Kramer Levin continues to be a leader in the retail restructuring space. Building off significant recent representations in, among other retail matters, Nine West, Payless, Neiman Marcus, Toys “R” Us and Gymboree, Kramer Levin was selected as counsel to the Official Committee of Unsecured Creditors of Forever 21 and its affiliates, which filed for Chapter 11 protection in Delaware on Sept. 29, 2019. Forever 21 is a specialty fashion retailer of women’s and men’s apparel and accessories, which, as of the Petition Date, operated approximately 800 stores in more than 40 countries.

Upon being retained by the Committee, Kramer Levin promptly focused on the term of the debtor-in-possession (DIP) financing and related operational issues necessary for the company’s go-forward business and restructuring plan. While many recent retail cases have featured an expedited sale process or liquidation, Forever 21 intends to confirm a standalone plan of reorganization. 

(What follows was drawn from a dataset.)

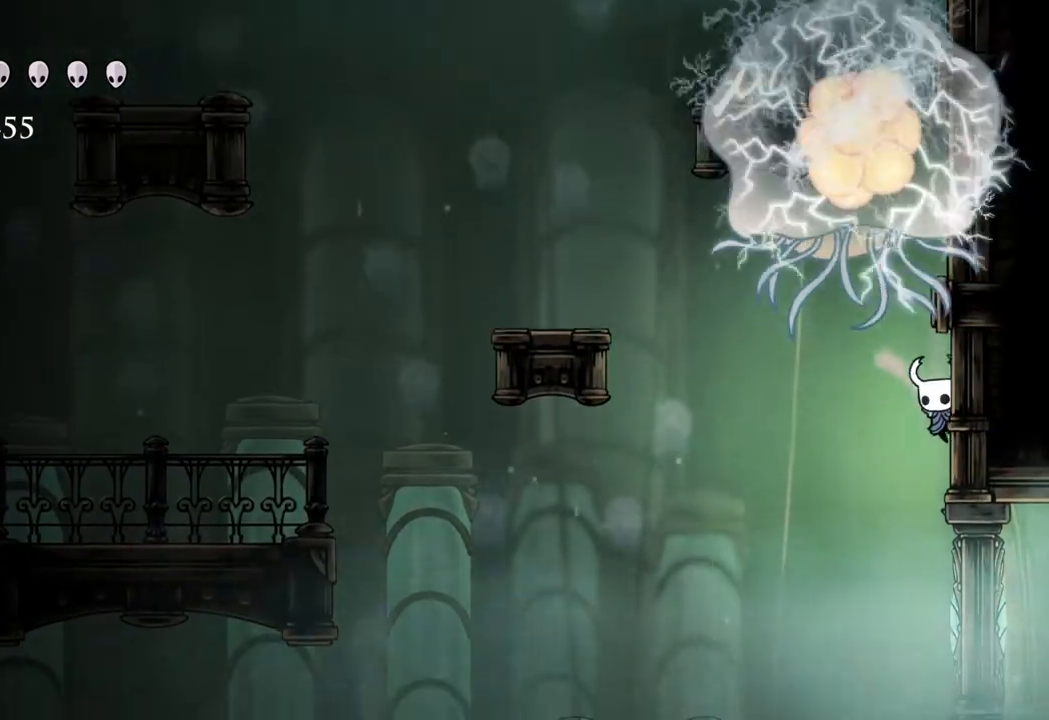
{"buttons": [], "left_stick": "right", "right_stick": "center", "events": [[50, "A", "down"], [150, "A", "up"]]}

For retail companies contemplating filing for chapter 11 protection, not only is the time of year of the filing important, but also the expected time frame the case will last. This is particularly important given that the 2005 amendments to the Bankruptcy Code modified Section 365(d)(4) to provide that Debtors must assume or reject unexpired leases of nonresidential property within 120 days of the filing. This period can be extended by an additional 90 days (i.e., up to 210 days following the petition date), but any further extension beyond 210 days requires the written consent of the applicable landlord. It is somewhat ironic that this 2005 amendment was viewed in part as a mechanism to help prevent Debtors from dragging their feet and languishing in chapter 11; now, it is sometimes viewed as a contributing factor in forcing companies to liquidate prematurely, particularly retail debtors with a significant number of store leases. Such debtors now must make numerous decisions regarding their entire lease portfolio within 210 days of filing, which can include critical tasks such as analyzing each store’s performance, implementing efforts to improve store profitability, and reduce expenses and merchandising decisions, all while simultaneously negotiating with the various parties, not to mention potentially marketing the leases.

With respect to Forever 21, even though all parties are working expeditiously toward a successful reorganization in advance of the 210-day deadline, the statutory deadline is still a relevant backdrop — for example, the timeline and milestones contained in the DIP financing were formulated by the lenders with that deadline very much in mind; the DIP lenders wanted to ensure that if the plan of reorganization is not implemented by 150 days following the petition date there would be enough time to liquidate their collateral through going-out-of-business sales in all stores prior to expiration of the 210-day period. 

Accordingly, any company in bankruptcy — particularly retailers — should engage in discussions with their landlords as early in the restructuring process as practicable (and ideally prepetition), as companies need adequate time to evaluate store operations as part of an overall restructuring process. It is critical that a debtor not be forced to make premature decisions about store closures and lease rejections. The statutory deadline may also be particularly relevant in cases that may take longer than 210 days (particularly those not supported by a restructuring support agreement or 363 sale process).